** Opening Exercise material block **

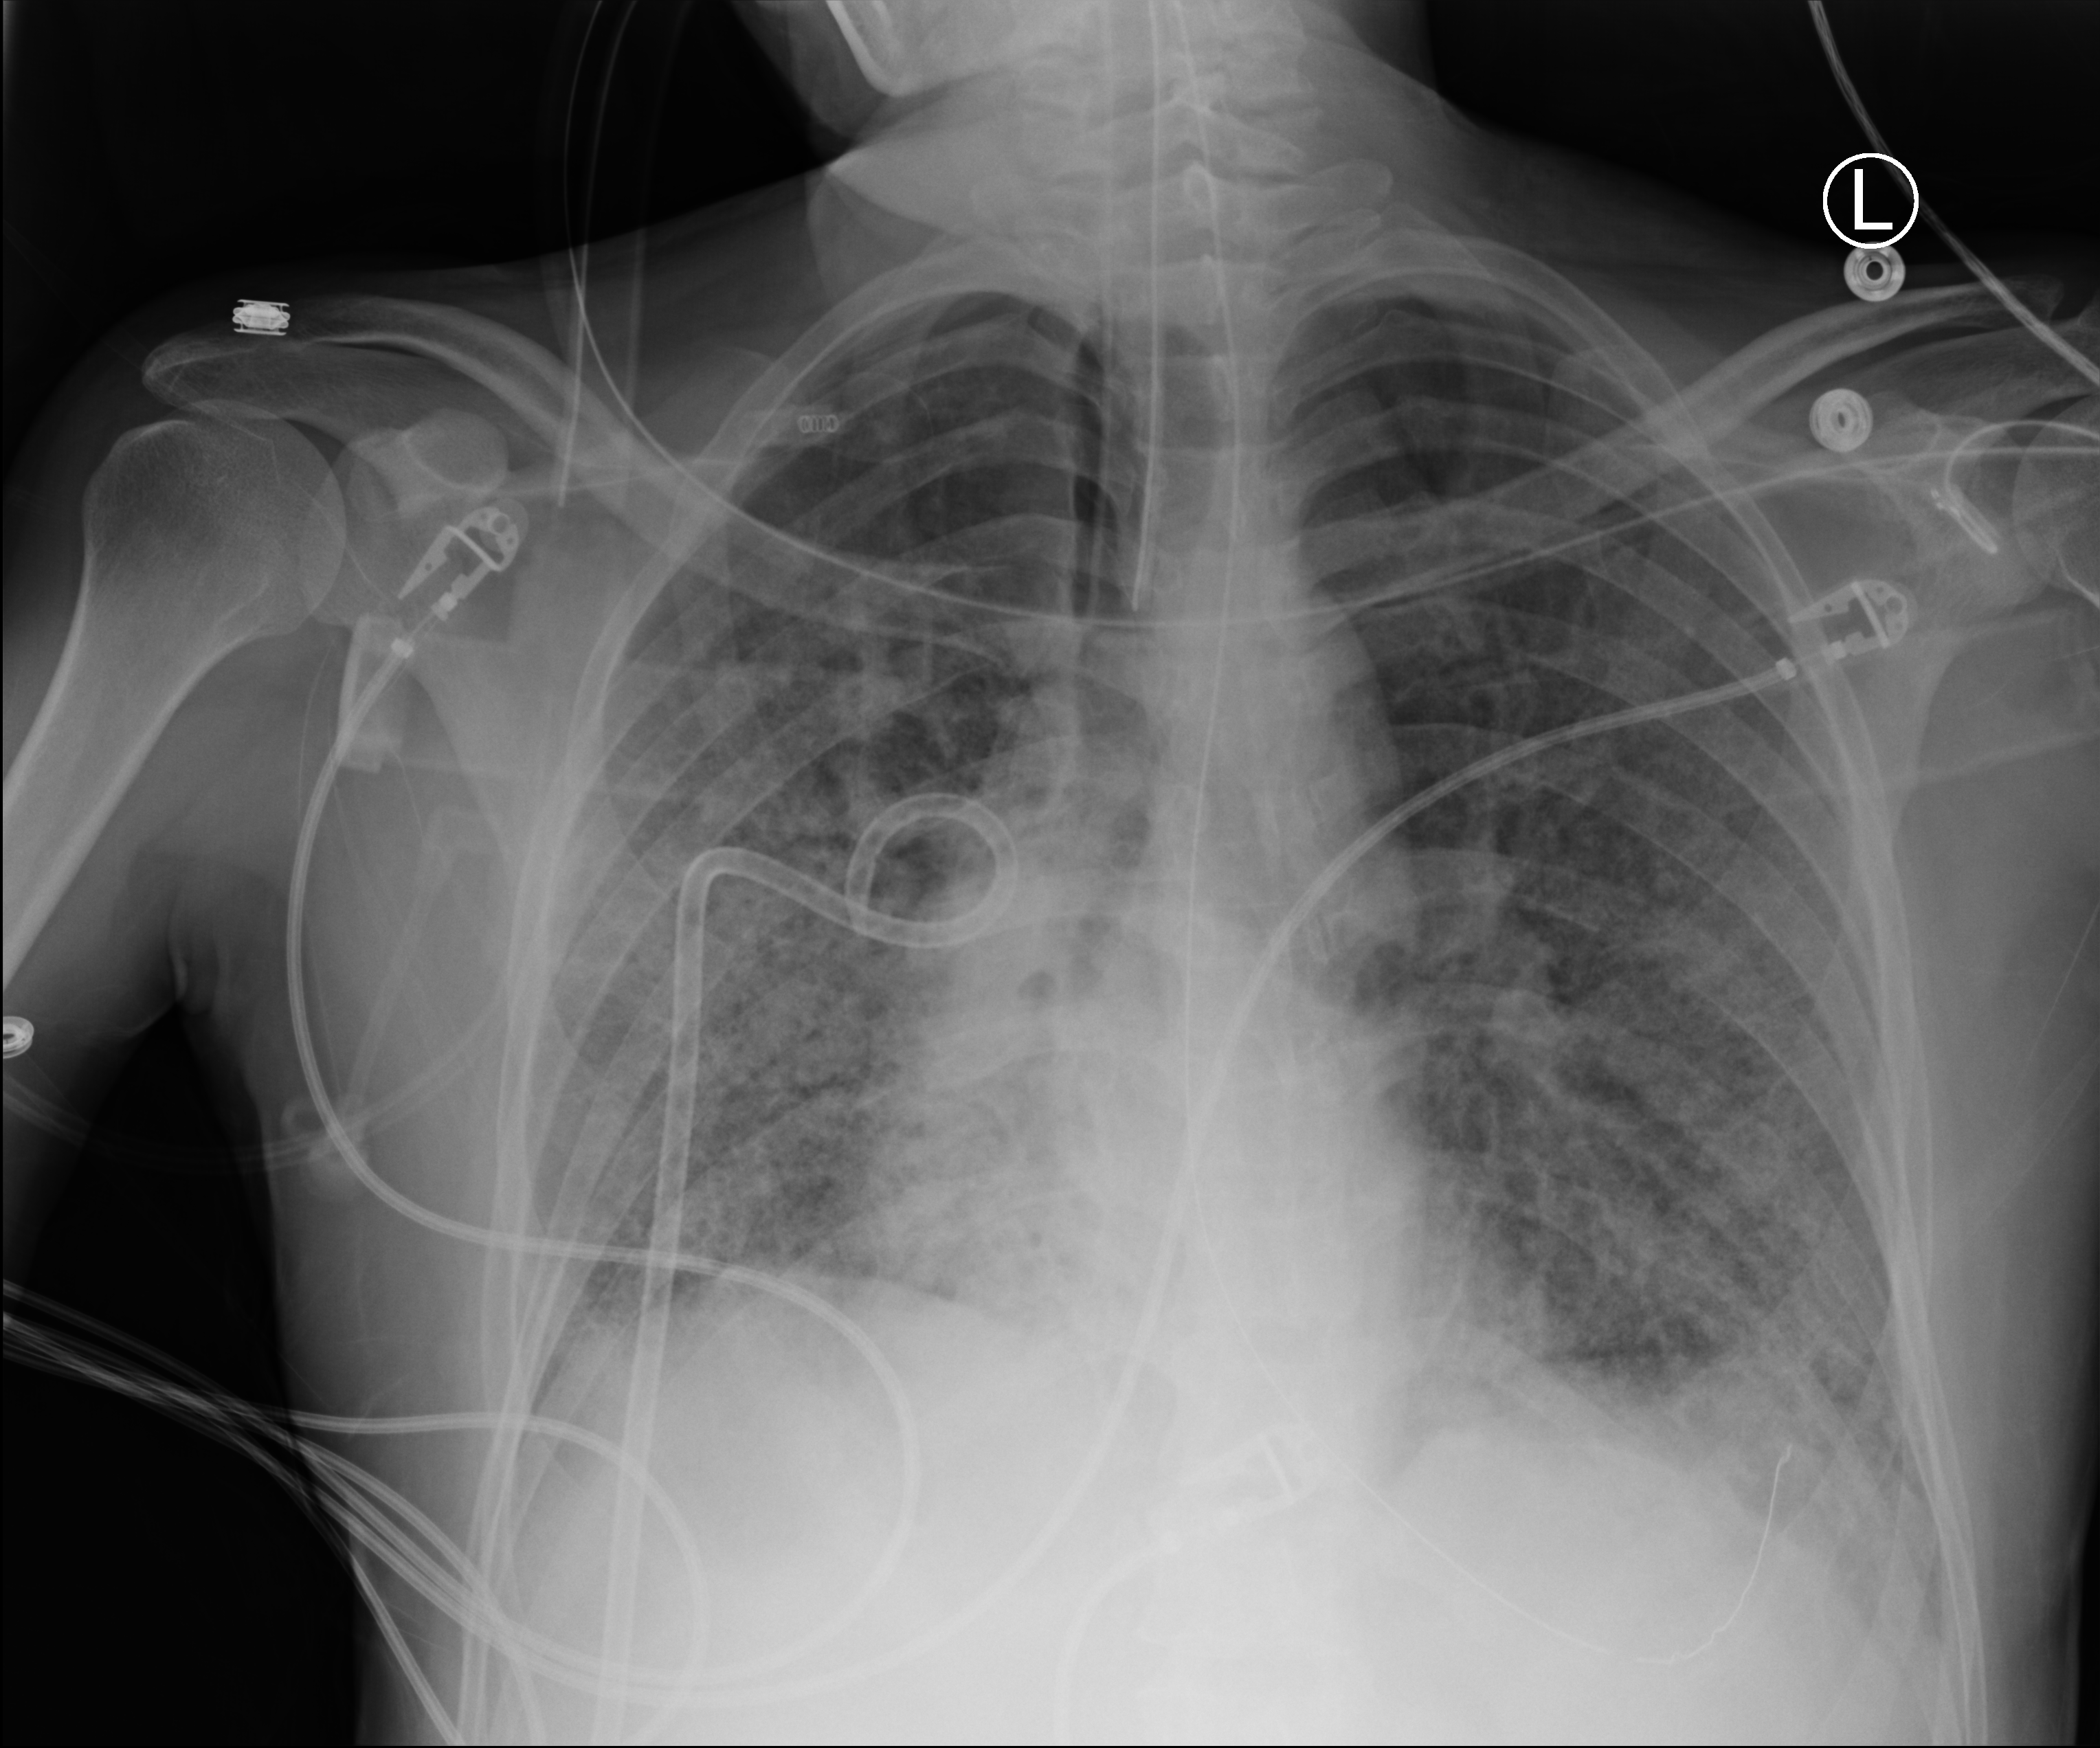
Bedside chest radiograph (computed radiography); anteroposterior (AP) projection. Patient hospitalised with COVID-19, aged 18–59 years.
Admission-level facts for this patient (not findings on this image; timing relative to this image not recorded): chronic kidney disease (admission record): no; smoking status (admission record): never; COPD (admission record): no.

** Closing Exercise material block **
** Opening Exercise material block **

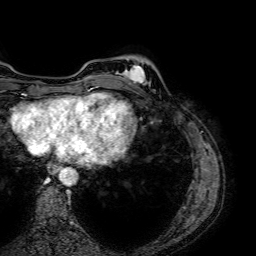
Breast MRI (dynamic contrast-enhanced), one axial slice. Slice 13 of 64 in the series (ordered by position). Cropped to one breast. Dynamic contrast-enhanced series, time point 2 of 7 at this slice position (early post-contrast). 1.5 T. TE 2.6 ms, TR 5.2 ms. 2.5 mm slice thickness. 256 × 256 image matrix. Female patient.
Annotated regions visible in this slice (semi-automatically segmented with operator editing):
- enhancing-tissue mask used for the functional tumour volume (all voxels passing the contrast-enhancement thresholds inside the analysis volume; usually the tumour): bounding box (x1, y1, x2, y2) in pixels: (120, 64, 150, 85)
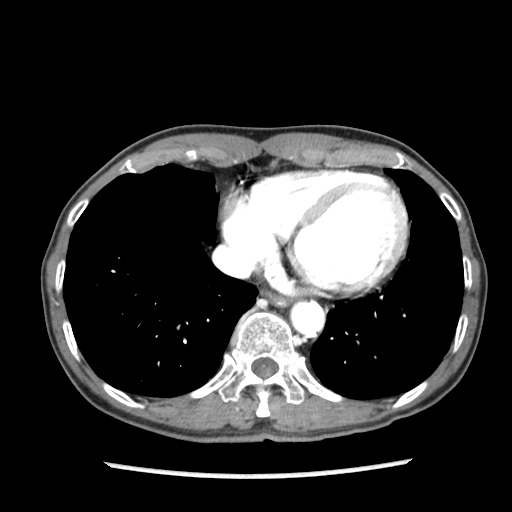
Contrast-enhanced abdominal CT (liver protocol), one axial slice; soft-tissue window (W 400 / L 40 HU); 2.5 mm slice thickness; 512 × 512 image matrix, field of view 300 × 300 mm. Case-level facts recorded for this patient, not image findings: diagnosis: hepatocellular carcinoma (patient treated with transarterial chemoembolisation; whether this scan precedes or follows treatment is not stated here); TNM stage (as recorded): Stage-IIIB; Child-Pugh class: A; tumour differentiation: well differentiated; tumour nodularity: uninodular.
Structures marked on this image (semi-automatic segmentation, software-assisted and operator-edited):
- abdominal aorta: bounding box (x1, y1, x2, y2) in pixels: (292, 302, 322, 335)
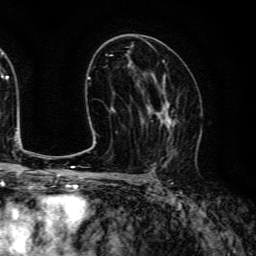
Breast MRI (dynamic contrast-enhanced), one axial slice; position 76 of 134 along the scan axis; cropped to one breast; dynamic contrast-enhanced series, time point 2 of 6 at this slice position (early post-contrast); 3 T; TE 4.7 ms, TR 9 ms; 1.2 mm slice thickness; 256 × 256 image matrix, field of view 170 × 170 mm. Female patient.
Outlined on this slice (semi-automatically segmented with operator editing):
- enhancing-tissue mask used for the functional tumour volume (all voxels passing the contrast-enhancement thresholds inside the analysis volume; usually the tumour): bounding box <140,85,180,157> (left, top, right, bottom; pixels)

** Closing Exercise material block **

*What is being asked*
Reproduce verbatim the lines above, from the line with "Breast MRI (dynamic contrast-enhanced), one axial slice." through the line with "64, 150, 85)".

*Task answer*
Breast MRI (dynamic contrast-enhanced), one axial slice. Slice 13 of 64 in the series (ordered by position). Cropped to one breast. Dynamic contrast-enhanced series, time point 2 of 7 at this slice position (early post-contrast). 1.5 T. TE 2.6 ms, TR 5.2 ms. 2.5 mm slice thickness. 256 × 256 image matrix. Female patient.
Annotated regions visible in this slice (semi-automatically segmented with operator editing):
- enhancing-tissue mask used for the functional tumour volume (all voxels passing the contrast-enhancement thresholds inside the analysis volume; usually the tumour): bounding box (x1, y1, x2, y2) in pixels: (120, 64, 150, 85)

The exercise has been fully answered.